(Task to complete)
Copy the records exactly, leaving out every picture.

(Dataset records)
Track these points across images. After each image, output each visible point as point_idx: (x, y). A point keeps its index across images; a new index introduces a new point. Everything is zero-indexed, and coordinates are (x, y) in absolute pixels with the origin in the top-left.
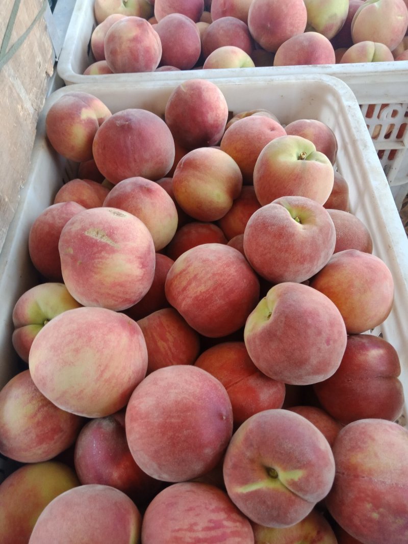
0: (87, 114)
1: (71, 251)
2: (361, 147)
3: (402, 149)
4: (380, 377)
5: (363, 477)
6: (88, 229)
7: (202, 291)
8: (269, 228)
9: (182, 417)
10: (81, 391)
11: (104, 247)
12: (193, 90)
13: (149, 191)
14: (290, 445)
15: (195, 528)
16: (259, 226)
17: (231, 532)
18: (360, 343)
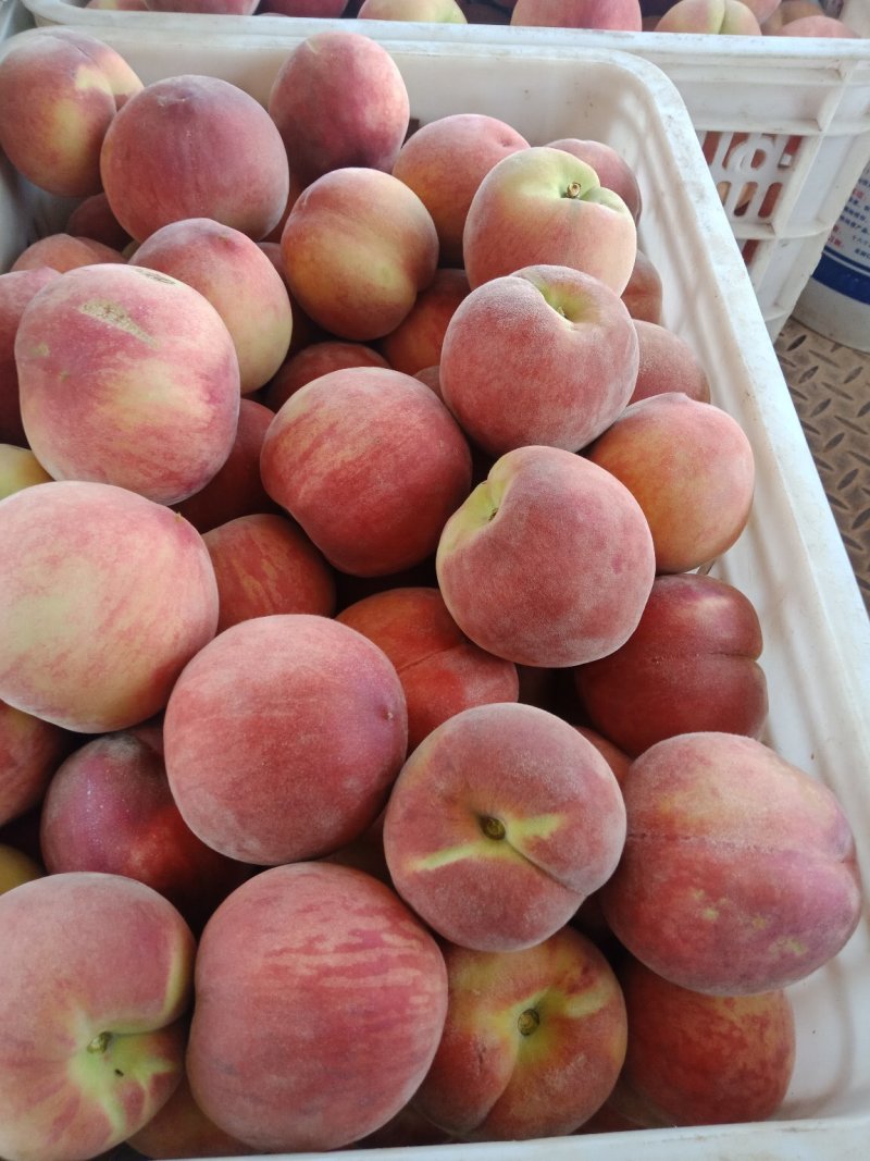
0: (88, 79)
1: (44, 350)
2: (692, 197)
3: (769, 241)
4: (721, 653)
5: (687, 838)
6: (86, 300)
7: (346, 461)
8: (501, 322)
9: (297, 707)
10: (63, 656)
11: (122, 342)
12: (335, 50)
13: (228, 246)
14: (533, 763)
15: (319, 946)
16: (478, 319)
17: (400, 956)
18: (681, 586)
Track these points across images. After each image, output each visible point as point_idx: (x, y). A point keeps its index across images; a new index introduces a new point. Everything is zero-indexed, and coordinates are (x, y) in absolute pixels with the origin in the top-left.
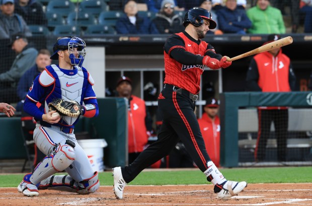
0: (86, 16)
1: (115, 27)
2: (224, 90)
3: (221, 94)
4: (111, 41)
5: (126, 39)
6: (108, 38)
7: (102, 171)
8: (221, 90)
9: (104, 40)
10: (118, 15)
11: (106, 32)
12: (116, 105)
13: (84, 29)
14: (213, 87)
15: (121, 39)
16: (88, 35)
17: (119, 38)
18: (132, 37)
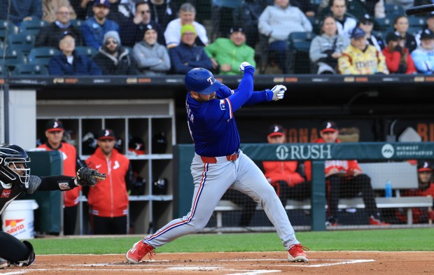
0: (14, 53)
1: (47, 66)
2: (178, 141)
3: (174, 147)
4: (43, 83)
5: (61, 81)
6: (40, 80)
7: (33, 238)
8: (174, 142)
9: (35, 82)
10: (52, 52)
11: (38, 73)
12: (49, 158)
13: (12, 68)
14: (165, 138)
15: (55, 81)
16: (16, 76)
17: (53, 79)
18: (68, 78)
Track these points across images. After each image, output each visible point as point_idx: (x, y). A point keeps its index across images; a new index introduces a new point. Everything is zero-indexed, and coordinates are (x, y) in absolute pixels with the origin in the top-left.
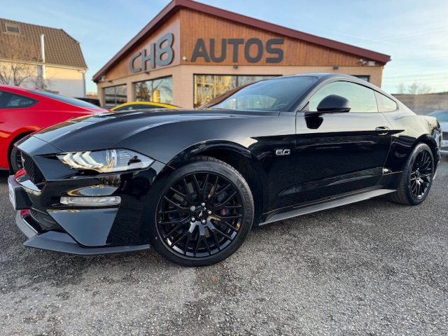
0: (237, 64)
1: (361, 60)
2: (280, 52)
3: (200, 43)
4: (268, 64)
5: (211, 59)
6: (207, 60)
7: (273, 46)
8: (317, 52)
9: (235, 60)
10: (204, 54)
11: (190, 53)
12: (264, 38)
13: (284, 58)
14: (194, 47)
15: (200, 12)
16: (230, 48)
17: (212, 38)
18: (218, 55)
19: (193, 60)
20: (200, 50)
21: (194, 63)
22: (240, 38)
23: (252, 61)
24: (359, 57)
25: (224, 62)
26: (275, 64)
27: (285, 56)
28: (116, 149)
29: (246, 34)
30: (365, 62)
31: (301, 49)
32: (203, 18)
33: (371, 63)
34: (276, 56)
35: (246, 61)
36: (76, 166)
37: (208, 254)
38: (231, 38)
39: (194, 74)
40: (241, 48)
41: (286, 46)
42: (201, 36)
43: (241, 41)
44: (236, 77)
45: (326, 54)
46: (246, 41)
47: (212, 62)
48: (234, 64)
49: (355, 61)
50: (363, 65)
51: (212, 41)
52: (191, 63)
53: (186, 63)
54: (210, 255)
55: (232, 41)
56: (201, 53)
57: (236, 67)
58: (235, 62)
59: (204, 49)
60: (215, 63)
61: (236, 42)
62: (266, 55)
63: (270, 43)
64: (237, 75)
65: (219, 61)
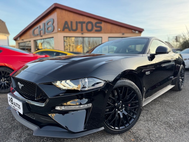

(Expected answer)
Track these points across images. After each image, output each visible point as point_idx: (x, y). A point keeps its index across images; a new index introduces a new point. Everything is zero-indexed, and coordinates are (x, y) in absolute pixels with the origin in the top-left.
0: (87, 114)
1: (71, 251)
2: (361, 147)
3: (402, 149)
4: (380, 377)
5: (363, 477)
6: (88, 229)
7: (202, 291)
8: (269, 228)
9: (182, 417)
10: (81, 391)
11: (104, 247)
12: (193, 90)
13: (149, 191)
14: (290, 445)
15: (195, 528)
16: (259, 226)
17: (231, 532)
18: (360, 343)
0: (88, 79)
1: (44, 350)
2: (692, 197)
3: (769, 241)
4: (721, 653)
5: (687, 838)
6: (86, 300)
7: (346, 461)
8: (501, 322)
9: (297, 707)
10: (63, 656)
11: (122, 342)
12: (335, 50)
13: (228, 246)
14: (533, 763)
15: (319, 946)
16: (478, 319)
17: (400, 956)
18: (681, 586)
Track these points across images. After each image, output each visible point as point_idx: (x, y). A point keeps its index across images; a new index introduces a new point. Everything is zero-indexed, and coordinates are (x, y) in absolute pixels with the origin in the top-left.
0: (86, 16)
1: (115, 27)
2: (224, 90)
3: (221, 94)
4: (111, 41)
5: (126, 39)
6: (108, 38)
7: (102, 171)
8: (221, 90)
9: (104, 40)
10: (118, 15)
11: (106, 32)
12: (116, 105)
13: (84, 29)
14: (213, 87)
15: (121, 39)
16: (88, 35)
17: (119, 38)
18: (132, 37)
0: (14, 53)
1: (47, 66)
2: (178, 141)
3: (174, 147)
4: (43, 83)
5: (61, 81)
6: (40, 80)
7: (33, 238)
8: (174, 142)
9: (35, 82)
10: (52, 52)
11: (38, 73)
12: (49, 158)
13: (12, 68)
14: (165, 138)
15: (55, 81)
16: (16, 76)
17: (53, 79)
18: (68, 78)
Track these points across images. After each image, output each visible point as point_idx: (x, y). A point keeps its index across images; a new index introduces a new point. Everything is zero-indexed, and coordinates are (x, y) in absolute pixels with the origin in the top-left.
0: (237, 64)
1: (361, 60)
2: (280, 52)
3: (200, 43)
4: (268, 64)
5: (211, 59)
6: (207, 60)
7: (273, 46)
8: (317, 52)
9: (235, 60)
10: (204, 54)
11: (190, 53)
12: (264, 38)
13: (284, 58)
14: (194, 47)
15: (200, 12)
16: (230, 48)
17: (212, 38)
18: (218, 55)
19: (193, 60)
20: (200, 50)
21: (194, 63)
22: (240, 38)
23: (252, 61)
24: (359, 57)
25: (224, 62)
26: (275, 64)
27: (285, 56)
28: (116, 149)
29: (246, 34)
30: (365, 62)
31: (301, 49)
32: (203, 18)
33: (371, 63)
34: (276, 56)
35: (246, 61)
36: (76, 166)
37: (208, 254)
38: (231, 38)
39: (194, 74)
40: (241, 48)
41: (286, 46)
42: (201, 36)
43: (241, 41)
44: (236, 77)
45: (326, 54)
46: (246, 41)
47: (212, 62)
48: (234, 64)
49: (355, 61)
50: (363, 65)
51: (212, 41)
52: (191, 63)
53: (186, 63)
54: (210, 255)
55: (232, 41)
56: (201, 53)
57: (236, 67)
58: (235, 62)
59: (204, 49)
60: (215, 63)
61: (236, 42)
62: (266, 55)
63: (270, 43)
64: (237, 75)
65: (219, 61)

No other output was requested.